I expect to spend Christmas back here in Houston alone. I'm used to being the guy that works the days around Christmas so that other coworkers can take time off.

Maybe I can be rid of the cane by then.
posted by mrbill at 3:58 AM on November 15 [8 favorites]


Our families are ~750 miles away from each other

Hmm ... *googles* ... ha! 11,043.053! I win!!!

Uh ... at loneliness :-(
posted by the quidnunc kid at 4:27 AM on November 15


I had hoped to get out of doing the Thanksgiving cooking this year, because I've done it for the last decade or so for 10-12 people and I'm just tired of putting in all that work... But Mr. logical forgot to get us an invite to his coworker's party, and the other people we know doing Friendsmas are, not to put too fine a point on it, pretty mediocre cooks. So I'll probably end up doing it anyway, just for a much smaller group than usual.

Maybe I will have more energy for it all in December.
posted by tautological at 7:42 AM on November 15 [1 favorite]


i'm going to have to have a serious but nonfatal accident between now and wednesday, any suggestions appreciated.

personal preference but i really like "having" UTIs for emergency situations like this. they're common, nonthreatening, just about every woman's had one, and i've never had any fellow ladyfriend try to pressure me into coming to anything with one because they know you can't do anything but pee and cry a little bit.
posted by WidgetAlley at 11:57 AM on November 15 [3 favorites]

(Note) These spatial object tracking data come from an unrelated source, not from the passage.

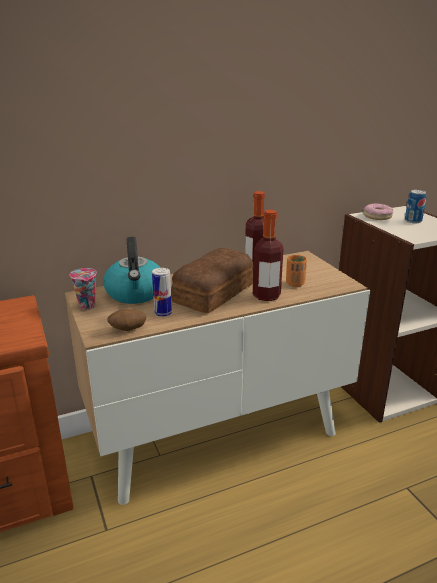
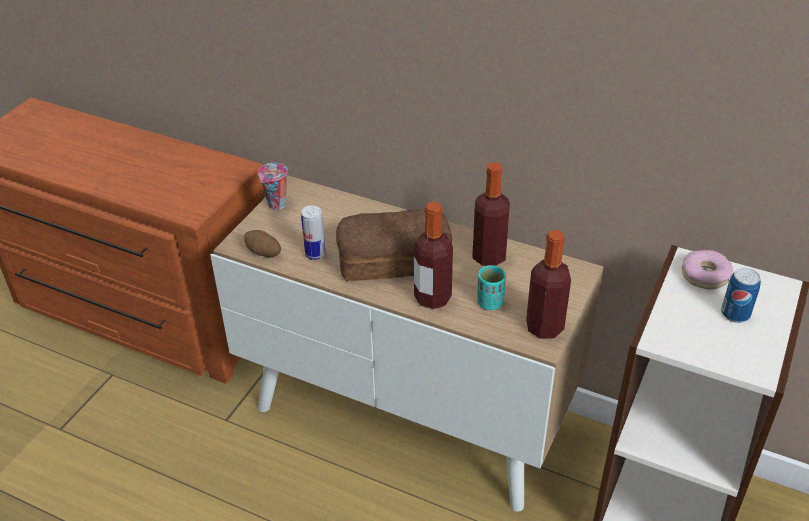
camera: 50 degrees right, 15 degrees up
kettle [103,237,161,304] -> none
orange cup [286,255,307,287] -> turquoise cup [477,266,506,310]
none -> bottle [526,230,571,339]

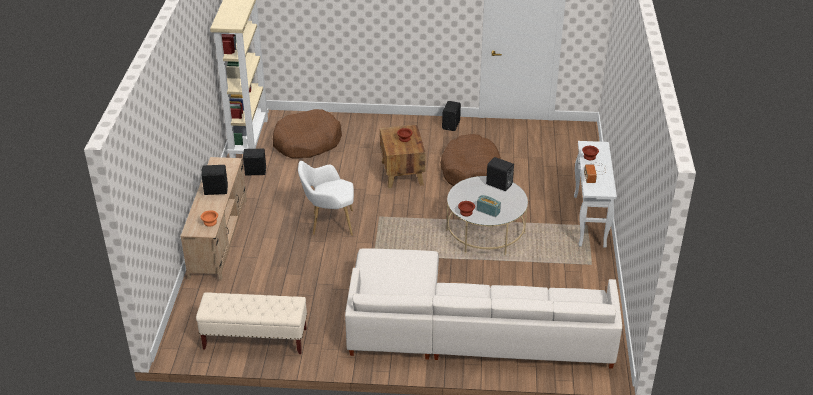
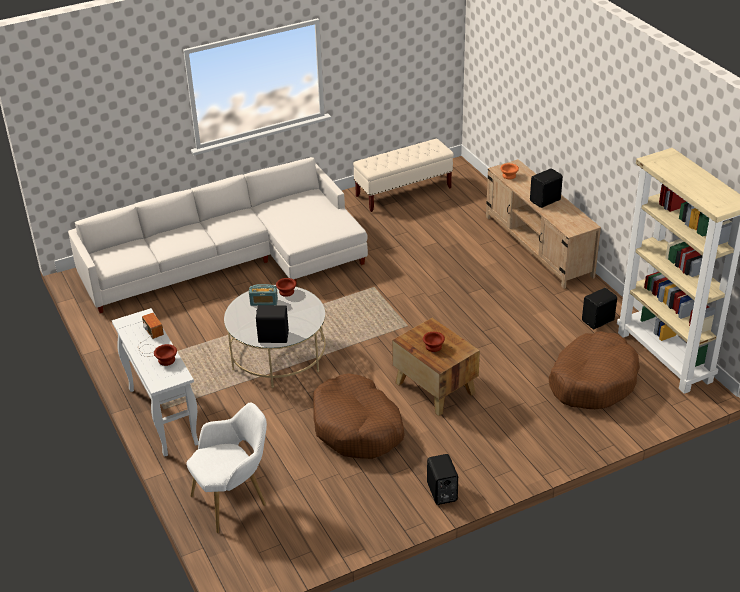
camera: 150 degrees right, 0 degrees up
white armchair [298,161,354,236] -> white armchair moved to [186,403,267,533]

Migraine works too. My sympathies on your struggle, a major bonus of divorce has been never having to spend another holiday with the feral children on that side.
posted by Flannery Culp at 12:15 PM on November 15


I am living dangerously by making dulce de leche in my crockpot with cans of sweetened condensed milk.

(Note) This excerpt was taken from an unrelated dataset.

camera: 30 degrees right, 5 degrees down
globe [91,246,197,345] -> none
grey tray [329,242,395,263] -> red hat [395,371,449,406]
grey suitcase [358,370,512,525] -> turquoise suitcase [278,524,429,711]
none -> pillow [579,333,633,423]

I don't know what to make with the two cans of evaporated milk I bought by mistake. More than one kind of canned milk? Who knew?
posted by jointhedance at 1:54 PM on November 15


Evaporated Milk makes my favorite kind of Mac-and-Cheese, just sayin'.
posted by PearlRose at 10:32 AM on November 16 [3 favorites]


This cheese sauce. SO GOOD.
posted by joycehealy at 5:23 PM on November 16 [1 favorite]

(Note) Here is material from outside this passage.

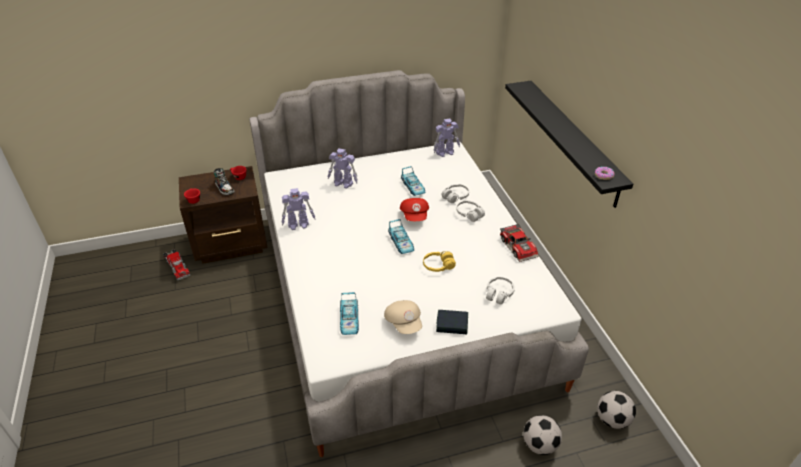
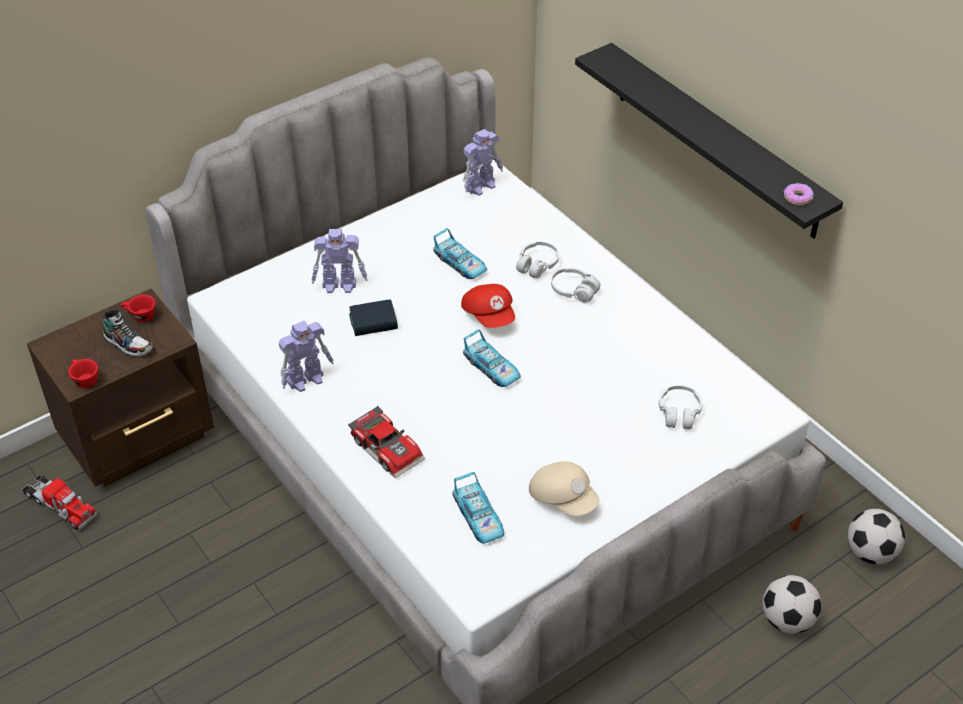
camera: 20 degrees left, 5 degrees up
yellow headphones [423,251,456,272] -> none
book [436,310,468,334] -> book moved to [349,299,398,336]
toy car [500,223,539,262] -> toy car moved to [348,406,425,478]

May evaporated milk be the key to making mac and cheese that doesn't suck and cheese sauce that isn't grainy.

A while back on Mefi there was discussion of a magic crystal powder that could turn any cheese into proper melting cheese. I never got around to ordering it from amazon and now I can't find that thread.

In the meantime, it turns out I have all ingredients for Indian Style Creamed Spinach and I'm going to bring it for Thanksgiving dinner. Take THAT bland stuffing!
posted by jointhedance at 2:32 PM on November 17 [1 favorite]


Sodium Citrate is the magic cheese sauce powder.